Record extracts:
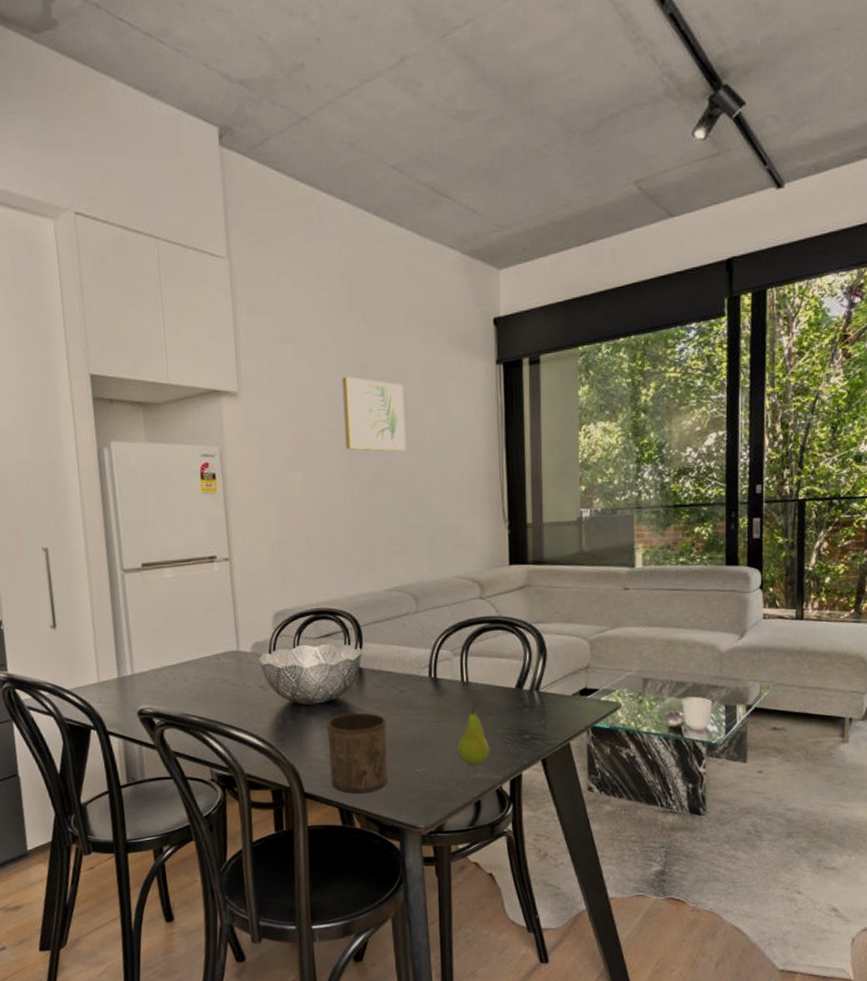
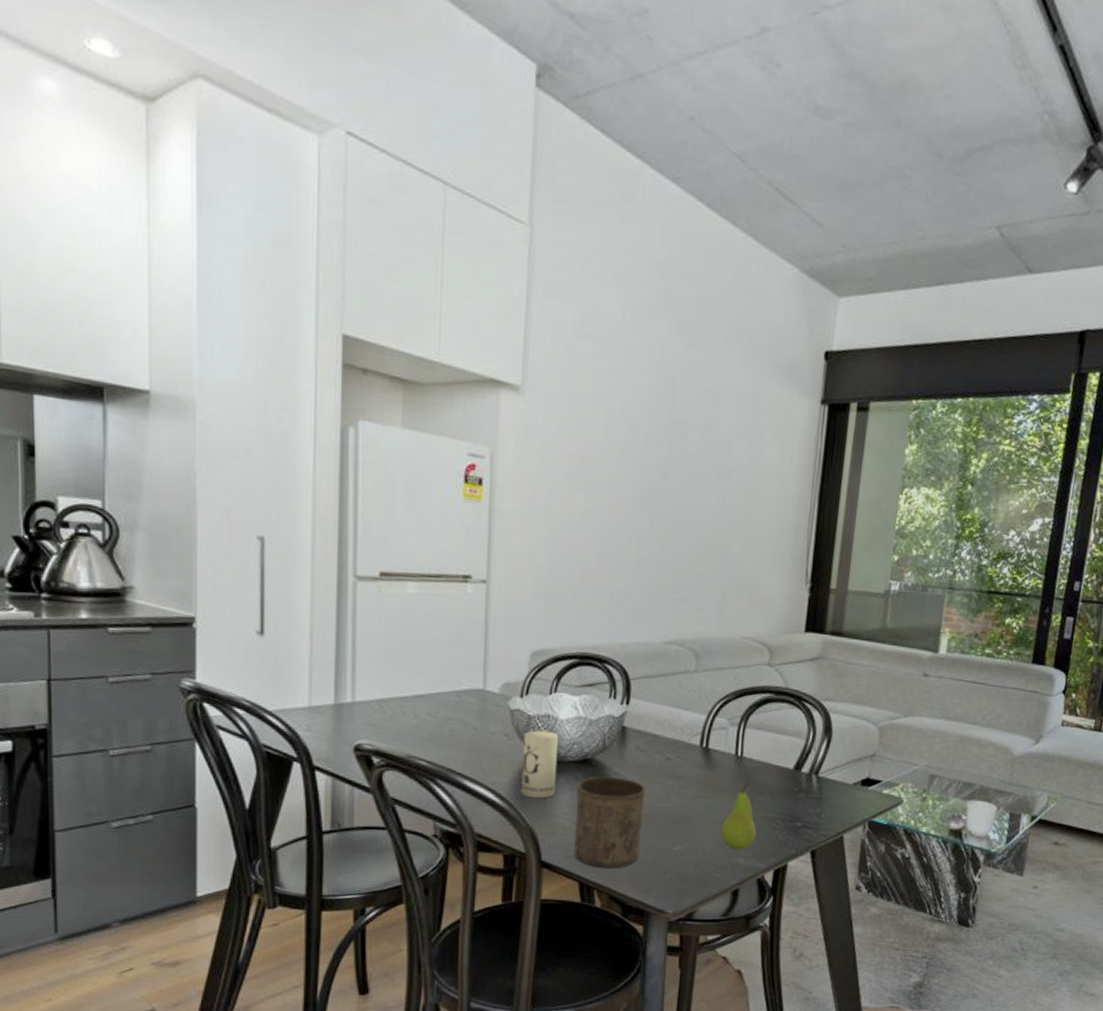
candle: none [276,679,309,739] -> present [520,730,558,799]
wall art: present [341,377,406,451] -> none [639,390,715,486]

---

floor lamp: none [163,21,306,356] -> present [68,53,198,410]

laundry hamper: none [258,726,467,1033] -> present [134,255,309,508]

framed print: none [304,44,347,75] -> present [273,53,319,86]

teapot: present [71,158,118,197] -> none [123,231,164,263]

==

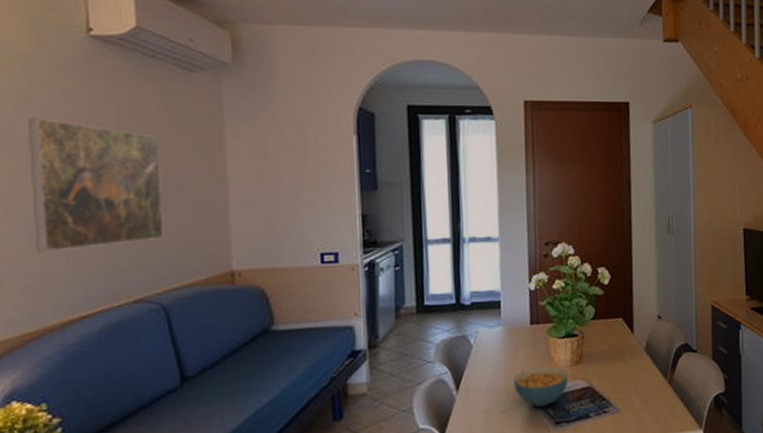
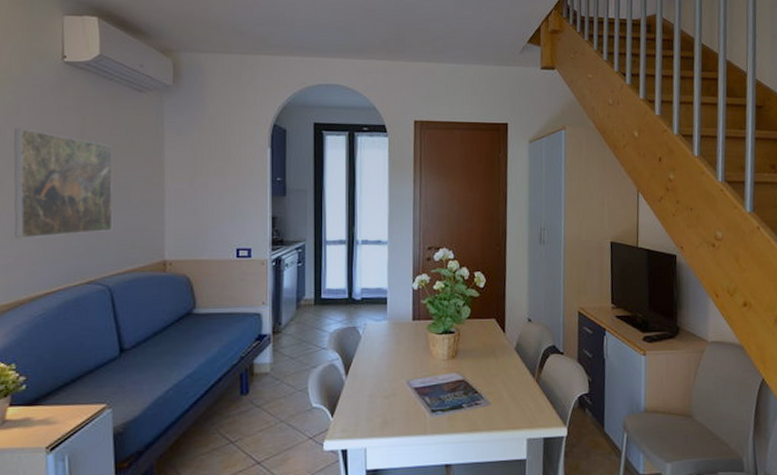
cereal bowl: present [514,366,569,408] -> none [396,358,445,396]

What to produce: Using the material above, transcribe exactly the lines from the line with "candle: none [276,679,309,739]" to the line with "wall art: present"; both count, and nothing else goes in.

Reply:
candle: none [276,679,309,739] -> present [520,730,558,799]
wall art: present [341,377,406,451] -> none [639,390,715,486]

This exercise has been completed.